An IRS audit will cover all sorts of interesting things; but the actual, as opposed to the declared, amount of a filer’s income is the one with which the IRS is most concerned. When an audit shows that someone earned far more income than he or she has declared, there will be both back taxes and interest fees to pay.
If you find yourself on the paying end of these taxes, and you don’t have the money to cover them, the government may come after your other assets, including your home. Your home could be put into government foreclosure.
Whenever someone owes more money to the Federal government than they can pay, the government attaches all their assets, monetary and physical. Cars, boats, homes, jewelry, or artwork--any luxury items which will generate good prices--are seized and sold.
Those who only owe the government a few hundreds or thousands of dollars, however, are not going to have their homes seized as government foreclosures. They are more likely to have a payment plan offered to them.
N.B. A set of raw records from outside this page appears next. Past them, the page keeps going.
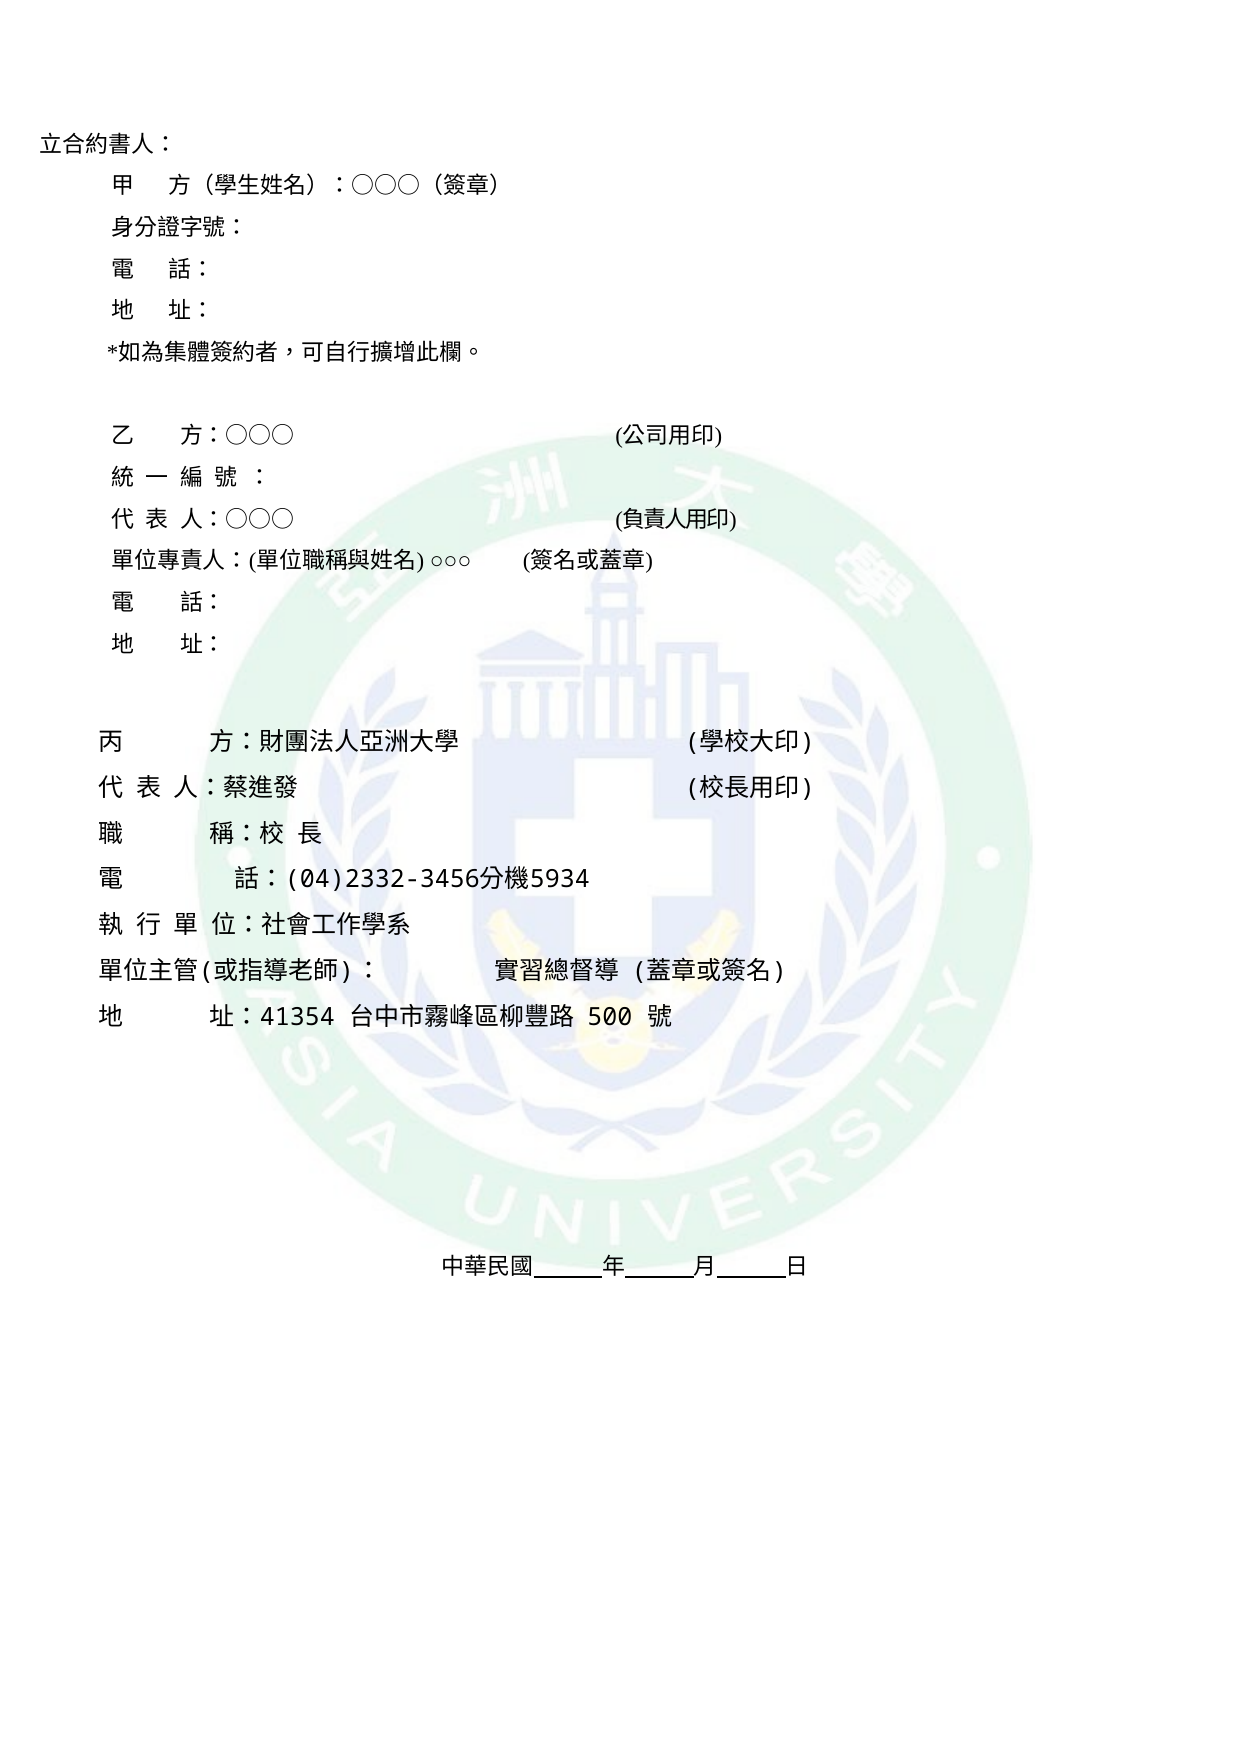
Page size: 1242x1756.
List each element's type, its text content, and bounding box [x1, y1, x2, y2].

text 職 稱：校 長 [1036, 813, 1210, 849]
text 丙 方：財團法人亞洲大學 (學校大印) [1036, 721, 1210, 758]
text 電 話： [102, 244, 1210, 285]
text 地 址： [1036, 619, 1210, 660]
text 執 行 單 位：社會工作學系 [1036, 905, 1210, 941]
text 單位專責人：(單位職稱與姓名) ○○○ (簽名或蓋章) [102, 535, 184, 577]
text 執 行 單 位：社會工作學系 [99, 905, 184, 941]
text 立合約書人： [39, 119, 1210, 160]
text 電 話：(04)2332-3456分機5934 [99, 859, 184, 895]
text 代 表 人：蔡進發 (校長用印) [99, 767, 184, 803]
text 地 址：41354 台中市霧峰區柳豐路 500 號 [99, 997, 184, 1033]
text 丙 方：財團法人亞洲大學 (學校大印) [99, 721, 184, 758]
text 統 一 編 號 ： [102, 452, 184, 494]
text 地 址： [102, 619, 184, 660]
text 職 稱：校 長 [99, 813, 184, 849]
text 代 表 人：○○○ (負責人用印) [102, 494, 184, 535]
text 代 表 人：蔡進發 (校長用印) [1036, 767, 1210, 803]
text 電 話：(04)2332-3456分機5934 [1036, 859, 1210, 895]
text *如為集體簽約者，可自行擴增此欄。 [98, 327, 1210, 369]
text 地 址：41354 台中市霧峰區柳豐路 500 號 [1036, 997, 1210, 1033]
text 單位主管(或指導老師)： 實習總督導 (蓋章或簽名) [1036, 951, 1210, 987]
text 統 一 編 號 ： [1036, 452, 1210, 494]
text 甲 方（學生姓名）：○○○（簽章） [102, 160, 1210, 202]
text 單位主管(或指導老師)： 實習總督導 (蓋章或簽名) [99, 951, 184, 987]
text 地 址： [102, 285, 1210, 327]
text 身分證字號： [102, 202, 1210, 244]
text 代 表 人：○○○ (負責人用印) [1036, 494, 1210, 535]
text 電 話： [102, 577, 184, 619]
text 乙 方：○○○ (公司用印) [102, 410, 1210, 452]
text 電 話： [1036, 577, 1210, 619]
text 單位專責人：(單位職稱與姓名) ○○○ (簽名或蓋章) [1036, 535, 1210, 577]
text 中華民國 年 月 日 [39, 1241, 1210, 1283]
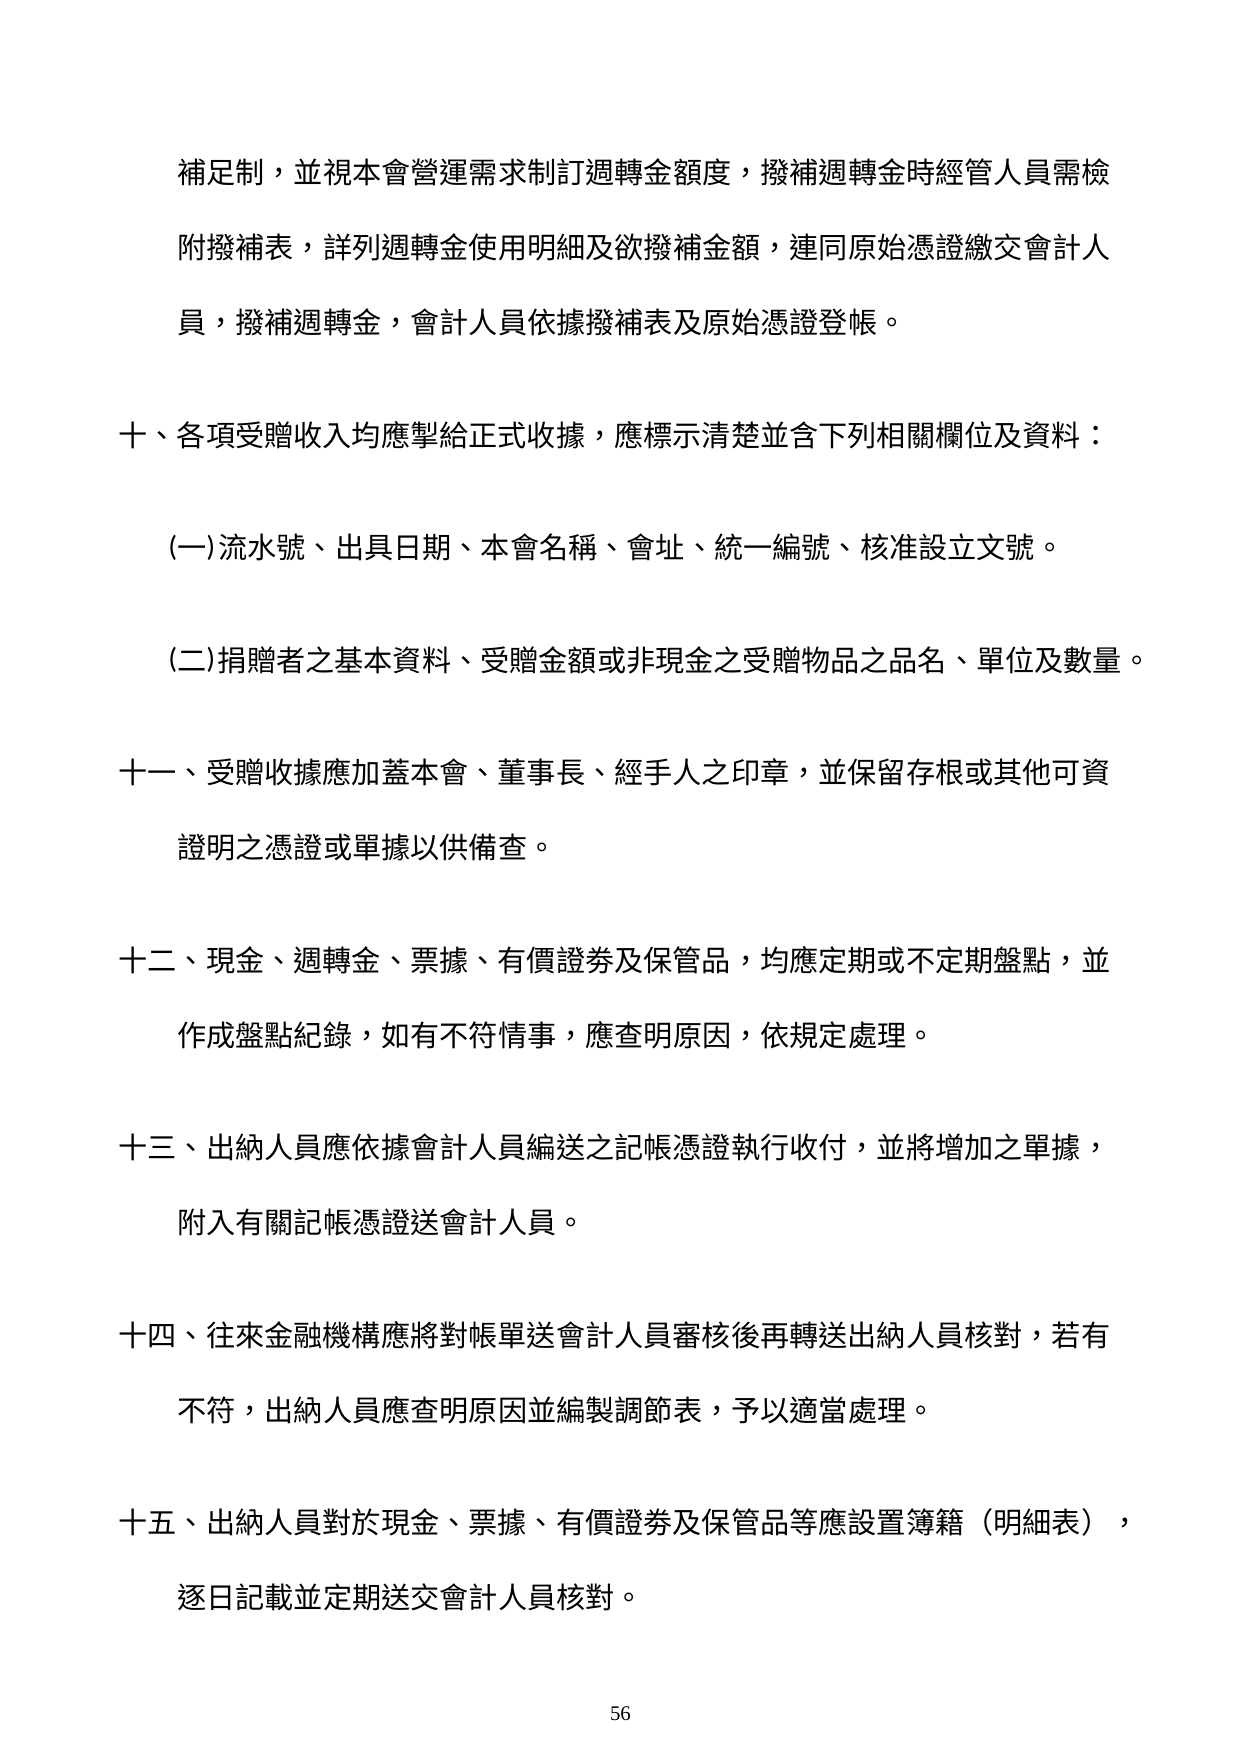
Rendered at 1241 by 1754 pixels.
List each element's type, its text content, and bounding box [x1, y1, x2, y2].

text 十三、出納人員應依據會計人員編送之記帳憑證執行收付，並將增加之單據，附入有關記帳憑證送會計人員。 [118, 1102, 1122, 1252]
text 九、本會財務收入以隨收隨存為原則，除週轉金外，應存入金融機構，不得存放於其他公私企業或個人。週轉金之金額及運用規則，經董事會議通過後，交出納人員保管並作為週轉金運用之依據。本會週轉金採定額撥補與當月補足制，並視本會營運需求制訂週轉金額度，撥補週轉金時經管人員需檢附撥補表，詳列週轉金使用明細及欲撥補金額，連同原始憑證繳交會計人員，撥補週轉金，會計人員依據撥補表及原始憑證登帳。 [118, 127, 1122, 352]
text 十四、往來金融機構應將對帳單送會計人員審核後再轉送出納人員核對，若有不符，出納人員應查明原因並編製調節表，予以適當處理。 [118, 1289, 1122, 1439]
text 十五、出納人員對於現金、票據、有價證劵及保管品等應設置簿籍（明細表），逐日記載並定期送交會計人員核對。 [118, 1477, 1122, 1627]
text (一) 流水號、出具日期、本會名稱、會址、統一編號、核准設立文號。 [118, 502, 1122, 577]
text 十一、受贈收據應加蓋本會、董事長、經手人之印章，並保留存根或其他可資證明之憑證或單據以供備查。 [118, 727, 1122, 877]
text (二) 捐贈者之基本資料、受贈金額或非現金之受贈物品之品名、單位及數量。 [168, 614, 1122, 689]
text 十二、現金、週轉金、票據、有價證劵及保管品，均應定期或不定期盤點，並作成盤點紀錄，如有不符情事，應查明原因，依規定處理。 [118, 914, 1122, 1064]
text 十、各項受贈收入均應掣給正式收據，應標示清楚並含下列相關欄位及資料： [118, 389, 1122, 464]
But for those whose government debt measures in the hundreds of thousands, or millions, of dollars, government foreclosures are almost guaranteed.
Government foreclosures are not to be taken lightly, and will be a part of your permanent financial history. They can even cost you everything you have, from bank accounts, investment portfolios, and vehicles to residences. Government foreclosures leave no stone unturned in finding the assets to payoff your government debt.
Government Foreclosures: The Auctions
In order to get it money, the government will sometimes hold auctions at which it sells the items seized in government foreclosures. Luxury cars, yachts, planes, entertainment equipment, jewelry, and even homes will go to the parties who place the highest bids, and often at prices greatly discounted to their real value.
The information on government foreclosures auctions I posted in local newspapers; it is also available from the nearest government agency. A phone call will provide you with everything you need to know about the location and time of the next auction; the government is more than willing to help people participate in the auctions so that the debts will be at least partially paid.
Government foreclosures are a last-ditch effort for the government to recover what it is owed, and usually lead to someone’s life being devastated. But they are a last resort; the government will try hard to find other way for debtors to pay back what they owe before turning to foreclosure.
The lesson? File an honest tax return, pay what you owe when it is due, and never give government foreclosures a second thought.